— How to complete this task —
Write out, exactly and in full, the records given below, but not their pictures.

........

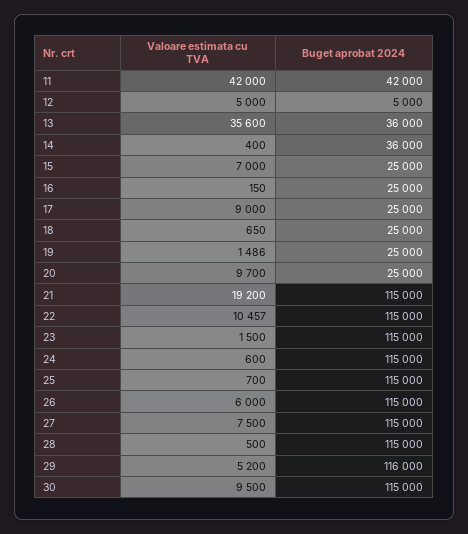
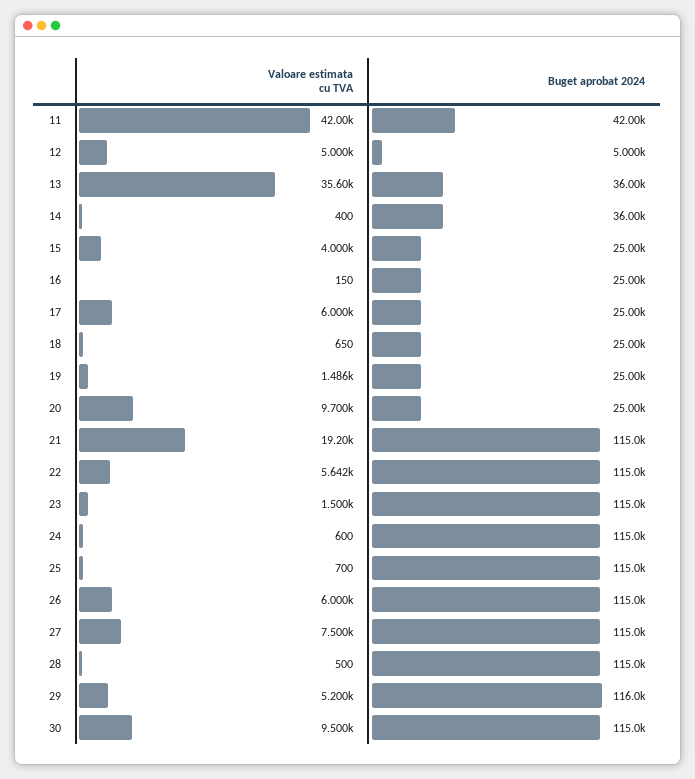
  {
    "Valoare estimata cu TVA": {
      "11": 42000,
      "12": 5000,
      "13": 35600,
      "14": 400,
-     "15": 7000,
+     "15": 4000,
      "16": 150,
-     "17": 9000,
+     "17": 6000,
      "18": 650,
      "19": 1486,
      "20": 9700,
      "21": 19200,
-     "22": 10457,
+     "22": 5642,
      "23": 1500,
      "24": 600,
      "25": 700,
      "26": 6000,
      "27": 7500,
      "28": 500,
      "29": 5200,
      "30": 9500
    },
    "Buget aprobat 2024": {
      "11": 42000,
      "12": 5000,
      "13": 36000,
      "14": 36000,
      "15": 25000,
      "16": 25000,
      "17": 25000,
      "18": 25000,
      "19": 25000,
      "20": 25000,
      "21": 115000,
      "22": 115000,
      "23": 115000,
      "24": 115000,
      "25": 115000,
      "26": 115000,
      "27": 115000,
      "28": 115000,
      "29": 116000,
      "30": 115000
    }
  }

........

— Your solution —
  {
    "Valoare estimata cu TVA": {
      "11": 42000,
      "12": 5000,
      "13": 35600,
      "14": 400,
-     "15": 7000,
+     "15": 4000,
      "16": 150,
-     "17": 9000,
+     "17": 6000,
      "18": 650,
      "19": 1486,
      "20": 9700,
      "21": 19200,
-     "22": 10457,
+     "22": 5642,
      "23": 1500,
      "24": 600,
      "25": 700,
      "26": 6000,
      "27": 7500,
      "28": 500,
      "29": 5200,
      "30": 9500
    },
    "Buget aprobat 2024": {
      "11": 42000,
      "12": 5000,
      "13": 36000,
      "14": 36000,
      "15": 25000,
      "16": 25000,
      "17": 25000,
      "18": 25000,
      "19": 25000,
      "20": 25000,
      "21": 115000,
      "22": 115000,
      "23": 115000,
      "24": 115000,
      "25": 115000,
      "26": 115000,
      "27": 115000,
      "28": 115000,
      "29": 116000,
      "30": 115000
    }
  }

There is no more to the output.